• TASK TO CARRY OUT:
Your copy should hold every record exactly and no images.

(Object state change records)
______

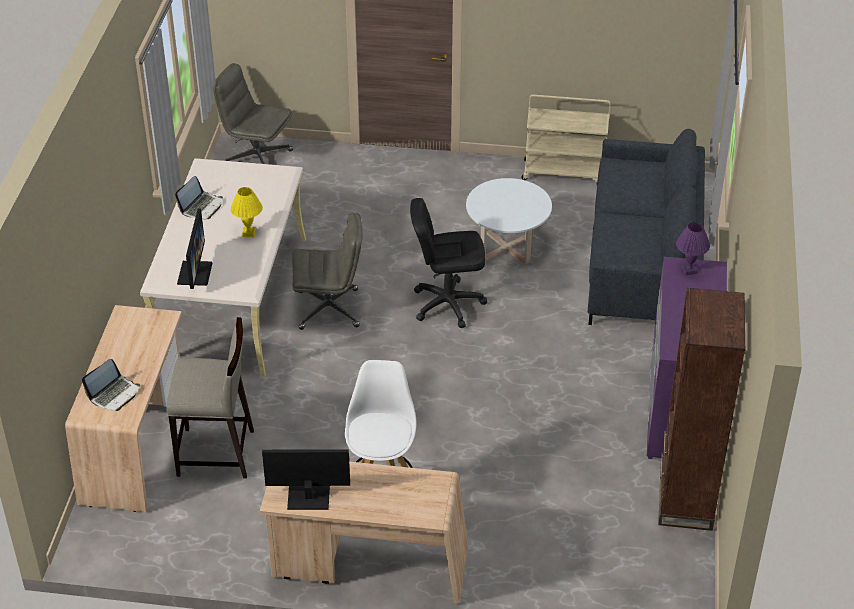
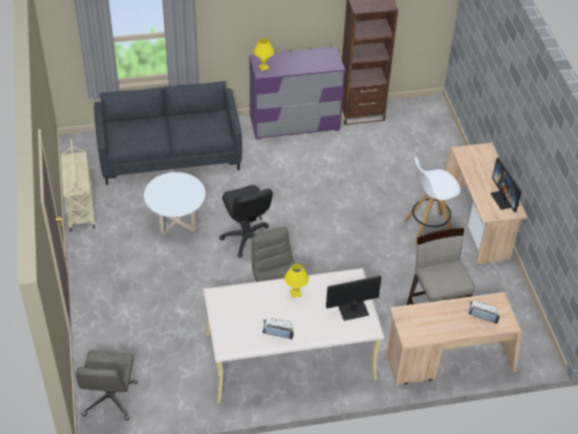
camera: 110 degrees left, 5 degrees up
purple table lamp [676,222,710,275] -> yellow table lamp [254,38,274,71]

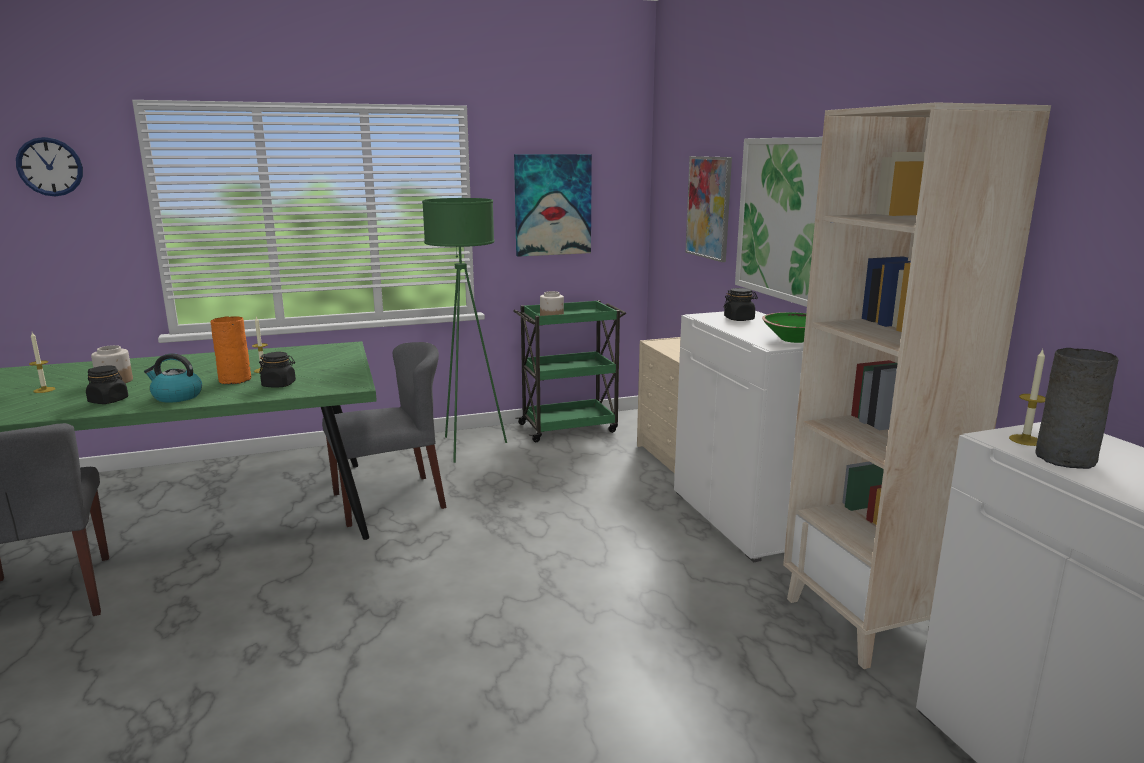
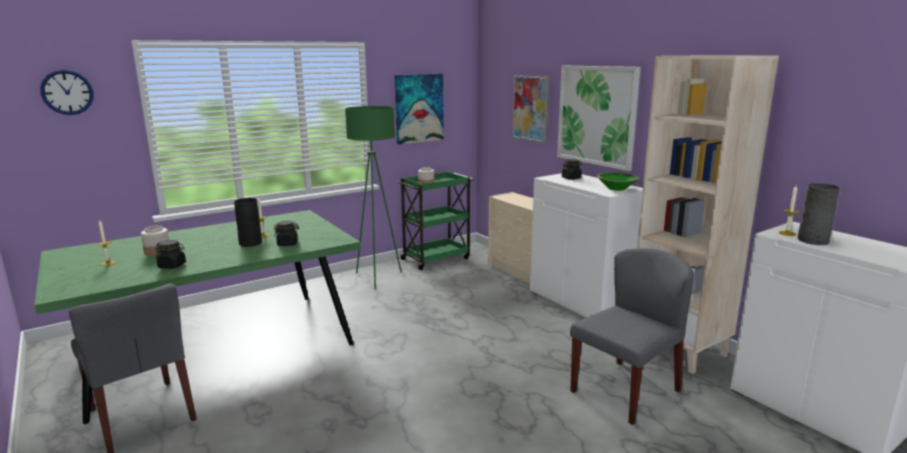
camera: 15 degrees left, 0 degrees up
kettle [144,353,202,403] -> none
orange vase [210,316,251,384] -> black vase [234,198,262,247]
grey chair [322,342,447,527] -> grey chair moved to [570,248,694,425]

______

• REPLY:
camera: 110 degrees left, 5 degrees up
purple table lamp [676,222,710,275] -> yellow table lamp [254,38,274,71]

camera: 15 degrees left, 0 degrees up
kettle [144,353,202,403] -> none
orange vase [210,316,251,384] -> black vase [234,198,262,247]
grey chair [322,342,447,527] -> grey chair moved to [570,248,694,425]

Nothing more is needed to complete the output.